Electrolito de gel para baterías de estado sólido retiene 84% de capacidad tras 350 ciclos
Investigadores chinos desarrollan un compuesto de PVDF que mejora la conductividad iónica y la durabilidad, acercando las baterías de estado sólido a la viabilidad comercial a gran escala.

Investigadores del Instituto de Física Química de Dalian, adscrito a la Academia China de Ciencias, desarrollaron un electrolito de gel a base de polivinilideno fluorado (PVDF) que permite a las baterías de estado sólido retener el 84.15% de su capacidad original tras 350 ciclos de carga y descarga a una tasa de 1C. El hallazgo, publicado en un estudio reciente, representa un avance técnico concreto en uno de los principales cuellos de botella que ha frenado la producción masiva de esta tecnología: la durabilidad del electrolito sólido.
El mecanismo central del nuevo compuesto utiliza oxicluro de litio (Li3OCl) para inducir una reacción de deshidrofluorinación con el PVDF, generando enlaces químicos más fuertes entre las fases orgánica e inorgánica del material. Esto permite que los iones de litio se desplacen con mayor velocidad y menor resistencia, lo que se traduce directamente en mejor conductividad iónica y mayor estabilidad electroquímica. A diferencia de los electrolitos sólidos convencionales a base de sulfuro —conocidos por su fragilidad y dificultad de integración—, este enfoque de gel híbrido busca equilibrar rendimiento y manufacturabilidad, dos variables críticas para cualquier decisión de inversión en infraestructura energética.

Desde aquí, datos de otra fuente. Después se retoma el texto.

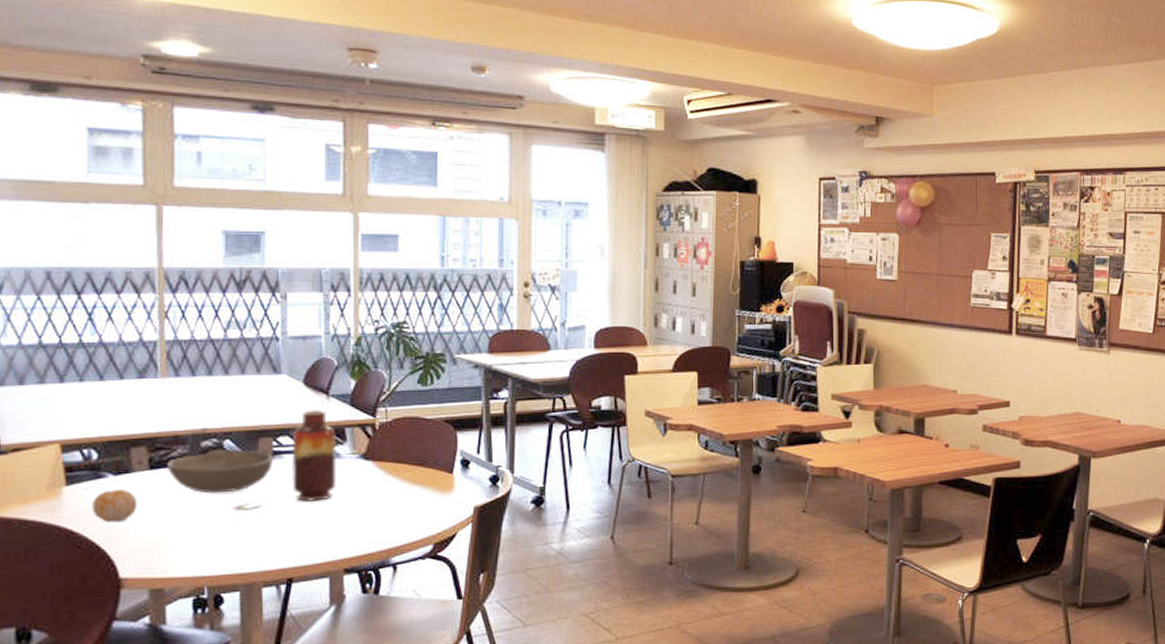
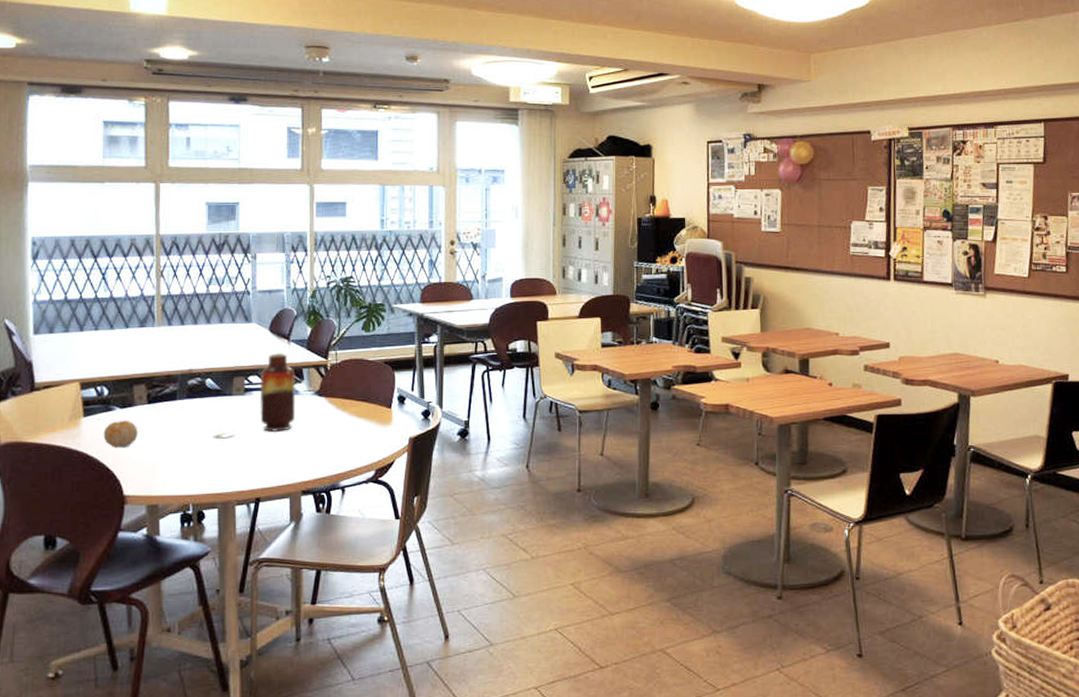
bowl: present [167,450,273,494] -> none [161,387,245,424]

Para los equipos directivos que monitorean la transición energética, el contexto competitivo es relevante: otros actores en el sector han alcanzado tasas de retención superiores al 95% tras más de 1,000 ciclos, lo que indica que este electrolito aún no representa el estándar de referencia de la industria, pero sí una dirección técnica viable. En paralelo, fabricantes automotrices como Changan Automobile ya tienen programadas pruebas con baterías de estado sólido que prometen autonomías superiores a 1,000 km, lo que anticipa presión competitiva sobre las cadenas de suministro de movilidad eléctrica en mercados emergentes, incluidos México y América Latina. Entorno seguirá documentando los avances en almacenamiento energético con implicaciones directas para la industria regional.